The MJFF attempts to shepherd ideas across this divide by forming teams of scientists and business people. Funding is provided to the scientists under the condition that they are subject to deadlines, milestones, and team-generated priorities. Unpromising ideas are pruned and priorities are reset periodically. The responsibility of the business people is to get the surviving ideas into the clinical-trial process. The MJFF also makes sure that the team gets the scientific tools they need to get the job done. These include biomarkers, pre-clinical models, and reagents. The foundation generates assistance and funding from the patient community. Finally, the MJFF attempts to break down scientific silos and increase communication in the scientific community by making introductions and sponsoring workshops.

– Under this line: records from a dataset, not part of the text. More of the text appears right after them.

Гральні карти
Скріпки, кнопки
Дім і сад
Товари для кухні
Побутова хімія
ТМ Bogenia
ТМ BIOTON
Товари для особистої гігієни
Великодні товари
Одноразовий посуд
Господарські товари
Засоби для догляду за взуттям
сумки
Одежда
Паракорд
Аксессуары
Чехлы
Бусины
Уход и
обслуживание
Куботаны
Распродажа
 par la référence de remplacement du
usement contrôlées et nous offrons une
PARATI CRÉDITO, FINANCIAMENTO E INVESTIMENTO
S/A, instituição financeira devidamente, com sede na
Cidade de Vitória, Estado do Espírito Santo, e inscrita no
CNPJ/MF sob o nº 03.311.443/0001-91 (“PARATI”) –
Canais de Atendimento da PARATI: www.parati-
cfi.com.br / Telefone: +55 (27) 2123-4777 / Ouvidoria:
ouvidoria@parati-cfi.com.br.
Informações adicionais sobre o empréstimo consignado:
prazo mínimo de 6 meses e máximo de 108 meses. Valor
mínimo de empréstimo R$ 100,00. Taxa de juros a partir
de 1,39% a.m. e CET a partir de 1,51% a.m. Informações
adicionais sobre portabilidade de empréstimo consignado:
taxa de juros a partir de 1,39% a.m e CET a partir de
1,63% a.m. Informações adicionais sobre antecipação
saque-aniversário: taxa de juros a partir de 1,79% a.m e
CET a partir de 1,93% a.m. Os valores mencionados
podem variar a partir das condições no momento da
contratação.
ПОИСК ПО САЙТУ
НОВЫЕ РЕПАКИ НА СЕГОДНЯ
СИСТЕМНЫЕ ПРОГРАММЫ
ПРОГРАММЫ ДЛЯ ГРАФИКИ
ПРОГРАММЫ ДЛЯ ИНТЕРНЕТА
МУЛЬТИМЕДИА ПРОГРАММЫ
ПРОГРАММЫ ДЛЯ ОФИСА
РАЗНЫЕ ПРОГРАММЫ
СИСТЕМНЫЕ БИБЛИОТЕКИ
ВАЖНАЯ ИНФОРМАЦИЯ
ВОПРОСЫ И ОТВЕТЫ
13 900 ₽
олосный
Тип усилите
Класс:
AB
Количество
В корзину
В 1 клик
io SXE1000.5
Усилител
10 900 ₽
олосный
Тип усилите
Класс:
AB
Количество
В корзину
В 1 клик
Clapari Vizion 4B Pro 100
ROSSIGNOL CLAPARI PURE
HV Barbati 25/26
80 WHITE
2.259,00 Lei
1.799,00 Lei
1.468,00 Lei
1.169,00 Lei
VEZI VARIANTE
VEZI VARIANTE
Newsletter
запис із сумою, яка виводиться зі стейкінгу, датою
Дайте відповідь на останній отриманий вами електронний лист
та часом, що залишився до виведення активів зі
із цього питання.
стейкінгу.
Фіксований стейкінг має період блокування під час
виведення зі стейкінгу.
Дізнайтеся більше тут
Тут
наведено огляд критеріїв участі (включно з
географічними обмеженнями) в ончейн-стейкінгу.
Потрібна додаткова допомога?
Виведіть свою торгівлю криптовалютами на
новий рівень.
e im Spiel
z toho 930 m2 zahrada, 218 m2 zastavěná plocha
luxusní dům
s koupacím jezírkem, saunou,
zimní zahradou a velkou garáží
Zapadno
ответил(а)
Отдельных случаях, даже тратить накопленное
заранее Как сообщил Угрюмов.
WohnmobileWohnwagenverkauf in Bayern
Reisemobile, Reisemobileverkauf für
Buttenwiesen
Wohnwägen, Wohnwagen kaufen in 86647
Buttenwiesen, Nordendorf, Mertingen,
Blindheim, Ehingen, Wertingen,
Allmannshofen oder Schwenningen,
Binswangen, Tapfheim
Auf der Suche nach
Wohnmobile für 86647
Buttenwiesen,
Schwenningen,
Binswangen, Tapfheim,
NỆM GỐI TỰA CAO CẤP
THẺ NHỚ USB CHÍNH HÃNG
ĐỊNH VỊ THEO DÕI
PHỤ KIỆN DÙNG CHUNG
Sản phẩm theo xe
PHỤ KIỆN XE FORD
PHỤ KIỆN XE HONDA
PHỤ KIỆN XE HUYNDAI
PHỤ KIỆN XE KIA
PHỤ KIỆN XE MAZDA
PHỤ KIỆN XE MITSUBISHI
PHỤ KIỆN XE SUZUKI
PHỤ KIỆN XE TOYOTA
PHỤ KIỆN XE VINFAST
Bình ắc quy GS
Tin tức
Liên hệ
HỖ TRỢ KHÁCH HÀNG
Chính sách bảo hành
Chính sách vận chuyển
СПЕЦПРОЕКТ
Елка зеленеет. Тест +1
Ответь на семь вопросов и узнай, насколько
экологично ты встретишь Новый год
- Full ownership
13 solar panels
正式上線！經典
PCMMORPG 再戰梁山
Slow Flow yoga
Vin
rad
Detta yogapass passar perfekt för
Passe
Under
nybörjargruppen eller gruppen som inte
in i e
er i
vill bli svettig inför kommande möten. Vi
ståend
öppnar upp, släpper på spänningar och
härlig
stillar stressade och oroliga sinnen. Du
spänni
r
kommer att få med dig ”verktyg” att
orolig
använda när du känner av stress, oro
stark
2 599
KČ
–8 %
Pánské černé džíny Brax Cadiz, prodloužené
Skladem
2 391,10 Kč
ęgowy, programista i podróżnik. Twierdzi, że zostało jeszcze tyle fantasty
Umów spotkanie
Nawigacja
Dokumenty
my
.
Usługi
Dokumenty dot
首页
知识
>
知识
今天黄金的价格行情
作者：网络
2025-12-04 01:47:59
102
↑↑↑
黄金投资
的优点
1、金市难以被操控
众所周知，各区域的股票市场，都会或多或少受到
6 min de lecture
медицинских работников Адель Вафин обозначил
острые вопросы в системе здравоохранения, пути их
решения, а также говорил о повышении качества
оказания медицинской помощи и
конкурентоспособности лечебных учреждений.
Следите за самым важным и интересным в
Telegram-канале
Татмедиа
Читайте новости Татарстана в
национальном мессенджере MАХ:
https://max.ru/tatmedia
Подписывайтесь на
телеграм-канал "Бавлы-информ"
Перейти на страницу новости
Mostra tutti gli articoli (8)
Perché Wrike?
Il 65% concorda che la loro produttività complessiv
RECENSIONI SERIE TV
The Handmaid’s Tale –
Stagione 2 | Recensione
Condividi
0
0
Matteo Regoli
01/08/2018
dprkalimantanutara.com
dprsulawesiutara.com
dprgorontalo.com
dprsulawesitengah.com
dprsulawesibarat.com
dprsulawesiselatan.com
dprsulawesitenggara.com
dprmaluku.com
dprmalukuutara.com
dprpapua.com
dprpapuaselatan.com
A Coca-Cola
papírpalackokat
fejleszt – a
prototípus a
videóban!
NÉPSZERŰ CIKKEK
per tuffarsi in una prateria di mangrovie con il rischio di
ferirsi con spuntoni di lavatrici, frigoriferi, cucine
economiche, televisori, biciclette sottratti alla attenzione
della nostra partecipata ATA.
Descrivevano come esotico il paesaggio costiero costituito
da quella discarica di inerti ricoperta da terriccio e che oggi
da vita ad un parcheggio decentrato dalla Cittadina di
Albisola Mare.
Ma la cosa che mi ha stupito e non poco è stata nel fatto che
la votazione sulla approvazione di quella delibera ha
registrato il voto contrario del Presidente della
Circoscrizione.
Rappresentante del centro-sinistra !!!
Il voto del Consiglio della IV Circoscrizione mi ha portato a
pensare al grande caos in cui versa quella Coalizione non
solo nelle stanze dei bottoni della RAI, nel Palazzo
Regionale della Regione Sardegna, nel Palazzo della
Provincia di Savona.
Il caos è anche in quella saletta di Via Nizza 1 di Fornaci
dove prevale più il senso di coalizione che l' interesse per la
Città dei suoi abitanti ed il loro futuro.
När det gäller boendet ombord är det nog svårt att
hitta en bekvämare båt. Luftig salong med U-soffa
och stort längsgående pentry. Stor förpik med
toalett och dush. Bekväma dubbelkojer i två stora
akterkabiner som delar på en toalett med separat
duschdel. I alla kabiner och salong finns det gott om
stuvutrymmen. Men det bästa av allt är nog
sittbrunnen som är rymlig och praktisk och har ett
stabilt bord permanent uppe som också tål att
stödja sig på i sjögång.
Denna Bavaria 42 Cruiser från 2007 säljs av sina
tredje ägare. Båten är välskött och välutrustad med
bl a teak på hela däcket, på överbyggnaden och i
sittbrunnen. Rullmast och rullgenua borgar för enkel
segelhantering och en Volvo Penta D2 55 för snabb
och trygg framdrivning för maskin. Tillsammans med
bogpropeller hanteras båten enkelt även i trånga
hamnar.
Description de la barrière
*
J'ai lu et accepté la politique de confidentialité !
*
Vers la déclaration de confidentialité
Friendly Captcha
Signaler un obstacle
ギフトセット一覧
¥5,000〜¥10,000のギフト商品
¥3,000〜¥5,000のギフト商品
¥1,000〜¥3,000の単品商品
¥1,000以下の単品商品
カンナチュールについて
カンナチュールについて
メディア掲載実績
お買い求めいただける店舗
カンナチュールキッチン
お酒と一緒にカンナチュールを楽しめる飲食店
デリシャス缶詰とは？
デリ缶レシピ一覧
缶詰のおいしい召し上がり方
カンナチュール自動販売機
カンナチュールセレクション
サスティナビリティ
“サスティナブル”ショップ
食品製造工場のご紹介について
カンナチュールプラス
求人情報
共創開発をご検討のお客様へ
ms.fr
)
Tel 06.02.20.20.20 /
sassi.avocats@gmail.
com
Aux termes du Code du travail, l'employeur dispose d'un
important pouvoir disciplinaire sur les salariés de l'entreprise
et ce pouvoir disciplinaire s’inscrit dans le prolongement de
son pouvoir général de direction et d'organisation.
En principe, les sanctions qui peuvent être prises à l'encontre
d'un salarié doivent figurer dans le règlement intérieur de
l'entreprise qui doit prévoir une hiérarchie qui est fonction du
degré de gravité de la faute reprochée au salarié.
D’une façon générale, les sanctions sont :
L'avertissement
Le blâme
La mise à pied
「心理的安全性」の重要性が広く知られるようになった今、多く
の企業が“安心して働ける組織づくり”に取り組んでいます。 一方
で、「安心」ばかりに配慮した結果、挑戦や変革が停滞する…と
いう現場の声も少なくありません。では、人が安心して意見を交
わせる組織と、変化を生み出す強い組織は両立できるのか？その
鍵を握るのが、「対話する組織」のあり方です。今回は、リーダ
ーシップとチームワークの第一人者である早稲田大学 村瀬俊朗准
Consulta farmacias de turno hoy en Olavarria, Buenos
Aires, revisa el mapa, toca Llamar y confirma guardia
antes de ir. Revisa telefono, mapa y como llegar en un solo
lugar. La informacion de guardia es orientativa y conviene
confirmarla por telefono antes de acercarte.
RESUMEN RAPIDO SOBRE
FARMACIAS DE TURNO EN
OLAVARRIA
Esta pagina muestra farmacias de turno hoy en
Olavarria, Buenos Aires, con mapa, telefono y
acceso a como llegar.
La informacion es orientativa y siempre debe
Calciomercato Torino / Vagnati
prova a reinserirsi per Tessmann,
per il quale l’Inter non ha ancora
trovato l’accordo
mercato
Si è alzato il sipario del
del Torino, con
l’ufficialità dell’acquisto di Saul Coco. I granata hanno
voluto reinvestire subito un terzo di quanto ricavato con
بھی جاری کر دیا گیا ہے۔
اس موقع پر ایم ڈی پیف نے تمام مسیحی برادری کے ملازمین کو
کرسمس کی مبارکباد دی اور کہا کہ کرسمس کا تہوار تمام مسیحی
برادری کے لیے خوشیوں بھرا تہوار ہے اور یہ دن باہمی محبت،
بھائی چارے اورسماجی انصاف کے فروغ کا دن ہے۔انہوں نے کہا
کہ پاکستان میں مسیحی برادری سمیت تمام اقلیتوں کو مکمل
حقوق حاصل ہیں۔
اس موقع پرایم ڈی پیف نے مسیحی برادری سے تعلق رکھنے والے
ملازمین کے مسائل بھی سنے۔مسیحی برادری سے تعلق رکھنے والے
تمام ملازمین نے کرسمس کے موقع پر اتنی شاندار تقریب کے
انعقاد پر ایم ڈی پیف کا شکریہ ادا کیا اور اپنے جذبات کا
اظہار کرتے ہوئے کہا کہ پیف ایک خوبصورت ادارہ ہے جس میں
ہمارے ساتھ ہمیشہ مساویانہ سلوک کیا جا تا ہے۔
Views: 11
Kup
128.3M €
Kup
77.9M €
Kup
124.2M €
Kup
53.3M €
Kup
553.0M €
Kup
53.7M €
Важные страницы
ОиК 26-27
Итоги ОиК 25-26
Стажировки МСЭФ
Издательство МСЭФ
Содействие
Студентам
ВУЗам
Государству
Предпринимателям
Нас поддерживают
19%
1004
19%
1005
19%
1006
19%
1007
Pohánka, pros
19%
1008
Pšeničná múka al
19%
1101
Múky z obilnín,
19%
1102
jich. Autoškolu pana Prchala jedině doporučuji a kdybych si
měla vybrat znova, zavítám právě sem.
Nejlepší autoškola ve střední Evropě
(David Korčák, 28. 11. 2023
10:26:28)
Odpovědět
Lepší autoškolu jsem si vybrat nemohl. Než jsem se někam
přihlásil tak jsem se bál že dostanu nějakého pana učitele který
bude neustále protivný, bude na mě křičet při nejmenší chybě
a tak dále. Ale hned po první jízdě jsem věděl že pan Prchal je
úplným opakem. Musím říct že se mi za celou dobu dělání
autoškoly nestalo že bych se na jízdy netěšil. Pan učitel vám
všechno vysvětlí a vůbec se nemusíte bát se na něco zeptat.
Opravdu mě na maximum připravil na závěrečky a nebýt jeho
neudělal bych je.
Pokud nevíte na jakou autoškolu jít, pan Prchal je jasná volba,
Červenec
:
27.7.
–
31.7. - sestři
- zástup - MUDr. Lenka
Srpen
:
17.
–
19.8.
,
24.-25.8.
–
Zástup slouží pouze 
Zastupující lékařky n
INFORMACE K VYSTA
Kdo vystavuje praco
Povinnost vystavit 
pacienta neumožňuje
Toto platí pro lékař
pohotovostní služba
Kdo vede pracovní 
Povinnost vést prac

Traditionally the directions of new-drug development have been driven by the pharmaceutical industry. We are now seeing that individuals through patient-driven organizations may be having an effect with MJFF being an example. It is difficult to tell from the MJFF website what has been the real impact of their efforts, but what is clear is that patient communities now have the tools to influence the supply of treatments in the healthcare market place. The new interconnectedness of the 21st century allows not just individuals, but complementary communities of basic scientists, patients, business people, and drug developers to interact to identify and remove traditional obstacles in the delivery of healthcare.